After a silence, as if wounded, Kimball said, “Cathy, all that we once were to each other ... doesn’t that matter to you?”
Her voice sounded so cold that Benny imagined snow crystallizing from the breath she expelled with her words. “What we were isn’t what we are now. What I will become is nothing you can ever be. Know your place, presume nothing, and never dare touch me.”
A new voice said, “We bagged Hawthorne. Pretty sure we didn’t miss any pieces.”
The three agents and Mrs. Catherine Baneberry-Smith departed, their lights dwindling into the darkness quicker than the sounds of their passage faded into the silence of the post-midnight forest.
Jurgen and Mengistu let go of Benny’s arms.
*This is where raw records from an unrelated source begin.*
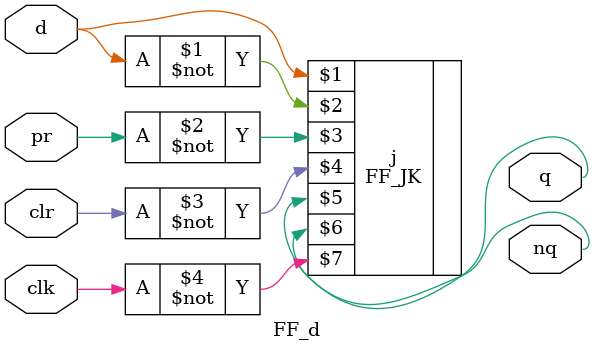
<source format=v>
`include "FF_JK.v"

module FF_d(d,pr,clr,q,nq,clk);
    input d,pr,clr,clk;
    output q,nq;

    FF_JK j(d,~d,~pr,~clr,q,nq,~clk);
endmodule
</source>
They didn’t speak, as if they weren’t convinced they had escaped discovery, as though Mrs. Baneberry-Smith would at any moment whisper their names and part the foliage and lash out at them with arms that had become whips.
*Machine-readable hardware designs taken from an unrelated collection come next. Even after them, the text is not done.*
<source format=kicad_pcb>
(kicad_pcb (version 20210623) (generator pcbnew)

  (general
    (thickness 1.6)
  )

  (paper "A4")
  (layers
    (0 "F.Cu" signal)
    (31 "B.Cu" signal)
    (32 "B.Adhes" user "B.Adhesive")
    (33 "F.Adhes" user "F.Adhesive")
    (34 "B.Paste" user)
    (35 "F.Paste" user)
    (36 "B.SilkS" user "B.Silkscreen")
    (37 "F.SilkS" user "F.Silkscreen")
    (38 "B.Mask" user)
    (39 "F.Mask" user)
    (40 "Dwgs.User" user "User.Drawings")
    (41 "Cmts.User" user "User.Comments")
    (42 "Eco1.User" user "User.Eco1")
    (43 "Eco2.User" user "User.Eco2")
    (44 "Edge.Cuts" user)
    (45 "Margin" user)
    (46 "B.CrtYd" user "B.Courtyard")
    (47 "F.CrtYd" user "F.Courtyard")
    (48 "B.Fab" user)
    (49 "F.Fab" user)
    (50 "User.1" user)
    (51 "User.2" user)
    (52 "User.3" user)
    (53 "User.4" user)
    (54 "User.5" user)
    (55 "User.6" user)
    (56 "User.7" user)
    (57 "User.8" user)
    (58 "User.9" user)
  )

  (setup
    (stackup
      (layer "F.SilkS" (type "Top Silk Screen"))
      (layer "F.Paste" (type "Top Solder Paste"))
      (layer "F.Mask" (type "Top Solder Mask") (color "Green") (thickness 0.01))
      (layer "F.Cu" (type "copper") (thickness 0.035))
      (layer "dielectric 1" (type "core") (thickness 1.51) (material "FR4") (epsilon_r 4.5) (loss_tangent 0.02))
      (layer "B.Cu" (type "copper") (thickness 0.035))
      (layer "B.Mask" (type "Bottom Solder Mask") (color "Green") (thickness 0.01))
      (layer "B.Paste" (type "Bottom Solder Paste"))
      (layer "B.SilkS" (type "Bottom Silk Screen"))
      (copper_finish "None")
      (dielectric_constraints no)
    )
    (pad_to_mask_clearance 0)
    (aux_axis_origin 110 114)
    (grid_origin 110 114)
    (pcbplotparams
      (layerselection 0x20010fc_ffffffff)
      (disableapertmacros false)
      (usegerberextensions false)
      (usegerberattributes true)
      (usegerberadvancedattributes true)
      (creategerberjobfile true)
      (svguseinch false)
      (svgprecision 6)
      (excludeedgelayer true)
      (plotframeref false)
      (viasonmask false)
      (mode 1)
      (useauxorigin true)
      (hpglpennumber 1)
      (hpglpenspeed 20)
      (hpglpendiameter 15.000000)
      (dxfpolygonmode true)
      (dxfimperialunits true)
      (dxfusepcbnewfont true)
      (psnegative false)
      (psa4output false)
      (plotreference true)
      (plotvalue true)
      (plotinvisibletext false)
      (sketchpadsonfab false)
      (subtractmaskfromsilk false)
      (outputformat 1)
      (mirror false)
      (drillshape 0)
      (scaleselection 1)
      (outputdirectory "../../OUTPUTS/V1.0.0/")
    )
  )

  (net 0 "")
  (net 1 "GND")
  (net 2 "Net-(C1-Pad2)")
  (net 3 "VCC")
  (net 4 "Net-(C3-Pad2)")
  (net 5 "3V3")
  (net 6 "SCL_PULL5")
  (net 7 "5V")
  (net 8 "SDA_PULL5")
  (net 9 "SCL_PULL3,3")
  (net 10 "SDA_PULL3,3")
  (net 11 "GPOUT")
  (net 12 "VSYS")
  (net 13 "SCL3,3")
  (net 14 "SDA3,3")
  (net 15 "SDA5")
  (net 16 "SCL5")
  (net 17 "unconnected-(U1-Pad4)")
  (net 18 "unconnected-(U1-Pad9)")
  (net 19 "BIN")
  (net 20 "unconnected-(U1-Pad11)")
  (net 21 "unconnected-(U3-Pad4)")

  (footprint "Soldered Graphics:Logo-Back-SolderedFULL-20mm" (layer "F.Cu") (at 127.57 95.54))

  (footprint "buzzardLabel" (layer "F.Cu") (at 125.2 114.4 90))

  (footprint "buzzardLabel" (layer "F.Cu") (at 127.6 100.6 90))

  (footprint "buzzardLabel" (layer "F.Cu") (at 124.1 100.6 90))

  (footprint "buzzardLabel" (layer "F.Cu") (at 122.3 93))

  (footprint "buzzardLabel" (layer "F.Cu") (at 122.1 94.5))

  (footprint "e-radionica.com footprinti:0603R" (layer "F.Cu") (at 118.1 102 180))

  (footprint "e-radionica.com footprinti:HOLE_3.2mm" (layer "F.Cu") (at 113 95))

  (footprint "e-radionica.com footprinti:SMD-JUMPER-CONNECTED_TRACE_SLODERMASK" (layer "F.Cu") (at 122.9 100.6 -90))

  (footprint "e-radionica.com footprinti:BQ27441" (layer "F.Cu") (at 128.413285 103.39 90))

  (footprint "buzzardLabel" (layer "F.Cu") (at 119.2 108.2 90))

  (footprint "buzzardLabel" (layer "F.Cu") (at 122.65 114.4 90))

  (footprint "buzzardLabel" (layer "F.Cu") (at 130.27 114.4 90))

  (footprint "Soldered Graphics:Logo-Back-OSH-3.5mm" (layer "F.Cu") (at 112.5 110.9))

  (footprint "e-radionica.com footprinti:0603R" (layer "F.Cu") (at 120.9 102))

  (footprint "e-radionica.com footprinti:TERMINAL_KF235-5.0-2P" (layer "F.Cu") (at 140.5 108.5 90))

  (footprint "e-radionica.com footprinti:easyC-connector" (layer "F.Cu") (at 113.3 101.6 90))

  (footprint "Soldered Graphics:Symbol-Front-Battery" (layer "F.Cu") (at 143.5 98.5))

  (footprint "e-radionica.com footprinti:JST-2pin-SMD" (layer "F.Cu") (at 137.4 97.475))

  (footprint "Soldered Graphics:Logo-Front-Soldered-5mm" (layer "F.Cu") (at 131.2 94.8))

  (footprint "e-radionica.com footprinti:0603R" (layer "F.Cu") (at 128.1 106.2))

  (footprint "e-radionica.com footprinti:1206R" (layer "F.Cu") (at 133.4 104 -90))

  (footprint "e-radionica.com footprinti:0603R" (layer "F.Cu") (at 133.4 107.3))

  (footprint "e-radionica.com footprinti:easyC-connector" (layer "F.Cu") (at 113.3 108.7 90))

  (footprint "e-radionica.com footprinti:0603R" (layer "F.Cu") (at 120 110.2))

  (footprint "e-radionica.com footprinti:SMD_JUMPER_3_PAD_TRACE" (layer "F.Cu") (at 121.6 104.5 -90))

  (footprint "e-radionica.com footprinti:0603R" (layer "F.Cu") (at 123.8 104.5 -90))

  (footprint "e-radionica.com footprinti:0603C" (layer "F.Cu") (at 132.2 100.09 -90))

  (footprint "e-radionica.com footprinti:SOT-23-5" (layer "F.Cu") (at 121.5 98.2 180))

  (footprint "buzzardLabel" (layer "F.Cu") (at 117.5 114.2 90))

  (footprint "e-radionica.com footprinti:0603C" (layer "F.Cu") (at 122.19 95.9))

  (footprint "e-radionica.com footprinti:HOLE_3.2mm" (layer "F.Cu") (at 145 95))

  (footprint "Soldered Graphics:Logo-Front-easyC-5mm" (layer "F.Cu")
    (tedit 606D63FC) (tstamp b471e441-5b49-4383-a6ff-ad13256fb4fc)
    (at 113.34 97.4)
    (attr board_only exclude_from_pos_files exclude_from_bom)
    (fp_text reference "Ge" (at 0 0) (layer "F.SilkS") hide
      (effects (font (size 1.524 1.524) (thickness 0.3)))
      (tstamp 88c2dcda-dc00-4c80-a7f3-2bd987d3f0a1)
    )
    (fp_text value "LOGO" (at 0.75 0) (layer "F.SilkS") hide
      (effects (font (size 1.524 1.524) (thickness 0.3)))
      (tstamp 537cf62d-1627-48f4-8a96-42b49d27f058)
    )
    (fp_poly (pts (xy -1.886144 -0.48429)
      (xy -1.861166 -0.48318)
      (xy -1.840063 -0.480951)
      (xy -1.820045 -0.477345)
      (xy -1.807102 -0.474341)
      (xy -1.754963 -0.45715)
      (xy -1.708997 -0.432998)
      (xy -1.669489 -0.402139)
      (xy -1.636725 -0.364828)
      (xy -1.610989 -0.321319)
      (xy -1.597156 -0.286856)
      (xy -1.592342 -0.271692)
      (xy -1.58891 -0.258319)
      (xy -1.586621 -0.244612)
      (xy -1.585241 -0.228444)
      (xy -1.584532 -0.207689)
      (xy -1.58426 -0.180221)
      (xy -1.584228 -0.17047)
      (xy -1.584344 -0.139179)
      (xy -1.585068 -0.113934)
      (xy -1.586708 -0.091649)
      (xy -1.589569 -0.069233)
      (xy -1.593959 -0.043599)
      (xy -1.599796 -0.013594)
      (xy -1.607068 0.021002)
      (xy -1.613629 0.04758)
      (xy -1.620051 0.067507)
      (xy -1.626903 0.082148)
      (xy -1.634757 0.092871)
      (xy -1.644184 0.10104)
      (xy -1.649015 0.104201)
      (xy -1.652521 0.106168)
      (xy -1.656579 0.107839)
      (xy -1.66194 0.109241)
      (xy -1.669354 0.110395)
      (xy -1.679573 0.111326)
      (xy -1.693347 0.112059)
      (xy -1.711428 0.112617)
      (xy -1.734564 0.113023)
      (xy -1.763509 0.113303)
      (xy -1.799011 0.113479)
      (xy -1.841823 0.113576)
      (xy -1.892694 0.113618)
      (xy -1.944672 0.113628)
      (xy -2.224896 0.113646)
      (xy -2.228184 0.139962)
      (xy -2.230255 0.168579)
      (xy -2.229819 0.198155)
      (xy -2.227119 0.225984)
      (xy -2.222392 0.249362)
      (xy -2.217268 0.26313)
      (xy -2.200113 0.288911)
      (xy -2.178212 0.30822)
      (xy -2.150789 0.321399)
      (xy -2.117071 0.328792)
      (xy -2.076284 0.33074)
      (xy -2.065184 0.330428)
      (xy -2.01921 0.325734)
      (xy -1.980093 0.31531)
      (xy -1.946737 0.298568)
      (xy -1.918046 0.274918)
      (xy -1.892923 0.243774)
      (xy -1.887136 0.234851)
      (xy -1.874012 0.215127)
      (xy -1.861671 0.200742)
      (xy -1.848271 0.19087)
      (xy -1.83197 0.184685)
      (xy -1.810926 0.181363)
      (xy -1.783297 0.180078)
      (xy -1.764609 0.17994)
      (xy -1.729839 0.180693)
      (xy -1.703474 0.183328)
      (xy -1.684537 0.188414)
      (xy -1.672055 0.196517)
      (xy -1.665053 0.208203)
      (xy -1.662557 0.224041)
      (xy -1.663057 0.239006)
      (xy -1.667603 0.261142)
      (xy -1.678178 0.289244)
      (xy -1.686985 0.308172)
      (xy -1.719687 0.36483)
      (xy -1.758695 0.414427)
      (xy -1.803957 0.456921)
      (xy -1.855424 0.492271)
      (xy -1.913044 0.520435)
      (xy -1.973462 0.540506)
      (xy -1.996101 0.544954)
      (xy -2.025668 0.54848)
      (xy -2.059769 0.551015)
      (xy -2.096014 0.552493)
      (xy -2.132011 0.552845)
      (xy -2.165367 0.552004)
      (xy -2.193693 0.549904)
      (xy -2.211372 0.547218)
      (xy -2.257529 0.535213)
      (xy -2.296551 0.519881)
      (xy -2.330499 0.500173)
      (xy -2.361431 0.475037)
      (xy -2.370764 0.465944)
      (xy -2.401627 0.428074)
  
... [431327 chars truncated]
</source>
For fifteen minutes or longer, they sat wrapped in the foliage of the mountain pieris, each lost in his thoughts.
Benny ruminated about all the people he’d expected to kill him but who had not done so. His father. Grandma Cosima, who no doubt murdered two husbands. His tutor, Mordred Merrick. Bugboy. A person couldn’t expect to glide through life, good luck always breaking his way, the worst kind of bad luck befalling only other people. Sooner or later, you had to take it in the shorts, as they say, bite the bullet or maybe even bite the dust. A moment of grave misfortune must be near at hand.
(Additional note to readers’ groups: The line immediately above is another, subtler form of foreshadowing, like the lines previously drawn to your attention by Spike. Just sayin’.)
“I believe,” Mengistu said at last, “that it is now safe to come out of hiding. Even with their grisly burden, they have surely progressed far enough that we will not be heard or seen making our way back to Felthammer House.”
“Let’s wait a little longer,” Jurgen said.
“I quite agree,” Mengistu said.
Perhaps five minutes passed before Benny said, “What if it’s not as dead as they thought?”
Jurgen said, “They must’ve pumped like a hundred rounds into the damn thing, blew it to bits, all that slime, it just can’t be anythingbutdead.”
“Yeah, but you know how it is in the movies,” Benny said. “Just when they think the monster is dead, the thing comes at them one more time.”